In the Gaussian MLE text, change every "score" to "gradient" in everything from "Log-likelihood" down to "score w.r.t \(\theta_i\)", and write that stretch out again.

## Page text
-=-=-

MLE of Gaussian models

Gaussian model

\[ \mathbf{z} \sim \mathcal{N}(\boldsymbol \mu (\mathbf{\theta}_0), \mathbf{\Sigma}(\mathbf{\theta}_0)). \]

Log-likelihood

\[\ell(\boldsymbol \theta | \mathbf{z}) = -\frac{T}{2} \log(2 \pi) - \frac{1}{2}\log(|\mathbf{\Sigma}(\mathbf{\theta})|) - \frac{1}{2}\left( \boldsymbol z - \boldsymbol \mu(\theta)\right)' \mathbf{\Sigma}^{-1}(\mathbf{\theta})\left( \boldsymbol z - \boldsymbol \mu(\theta)\right)\]

score w.r.t \(\theta_i\)

-=-=-

## Dataset content
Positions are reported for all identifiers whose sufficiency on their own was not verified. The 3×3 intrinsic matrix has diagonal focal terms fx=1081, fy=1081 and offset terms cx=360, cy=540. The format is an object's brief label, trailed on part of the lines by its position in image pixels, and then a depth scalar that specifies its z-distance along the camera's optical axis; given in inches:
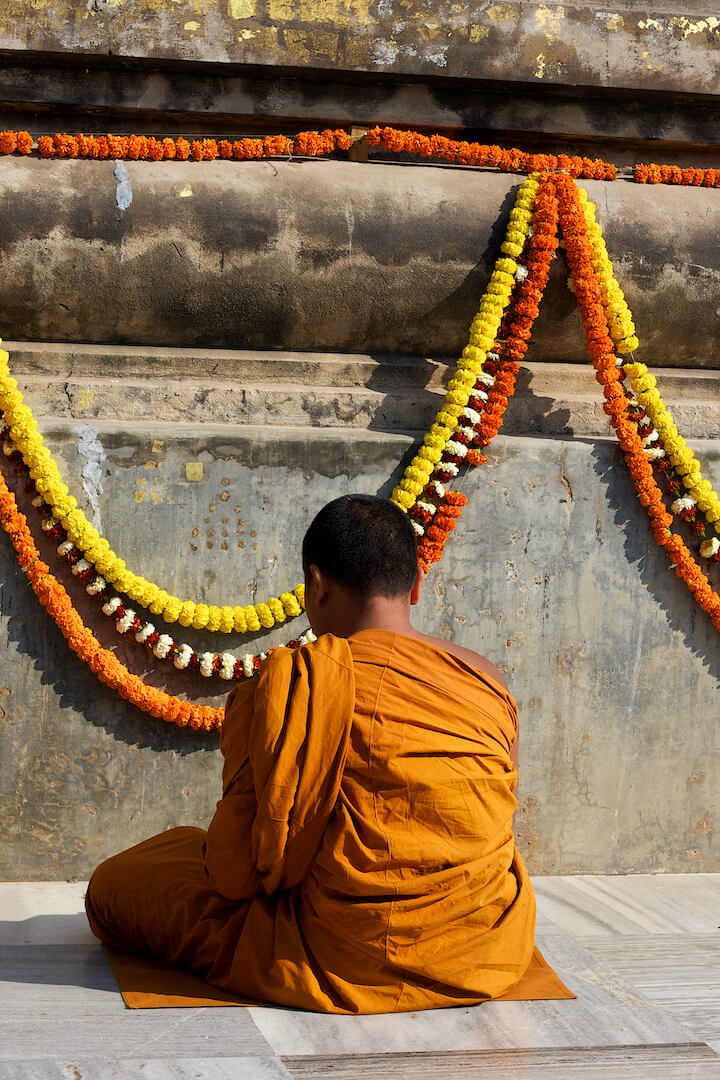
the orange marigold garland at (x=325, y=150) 168.7
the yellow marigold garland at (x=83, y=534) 151.6
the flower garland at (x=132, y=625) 152.9
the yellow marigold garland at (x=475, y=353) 161.9
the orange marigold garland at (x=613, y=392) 168.1
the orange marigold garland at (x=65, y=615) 151.3
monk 107.0
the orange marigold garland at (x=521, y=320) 165.0
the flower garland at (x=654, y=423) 169.6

-=-=-

## Exercise output
Log-likelihood

\[\ell(\boldsymbol \theta | \mathbf{z}) = -\frac{T}{2} \log(2 \pi) - \frac{1}{2}\log(|\mathbf{\Sigma}(\mathbf{\theta})|) - \frac{1}{2}\left( \boldsymbol z - \boldsymbol \mu(\theta)\right)' \mathbf{\Sigma}^{-1}(\mathbf{\theta})\left( \boldsymbol z - \boldsymbol \mu(\theta)\right)\]

gradient w.r.t \(\theta_i\)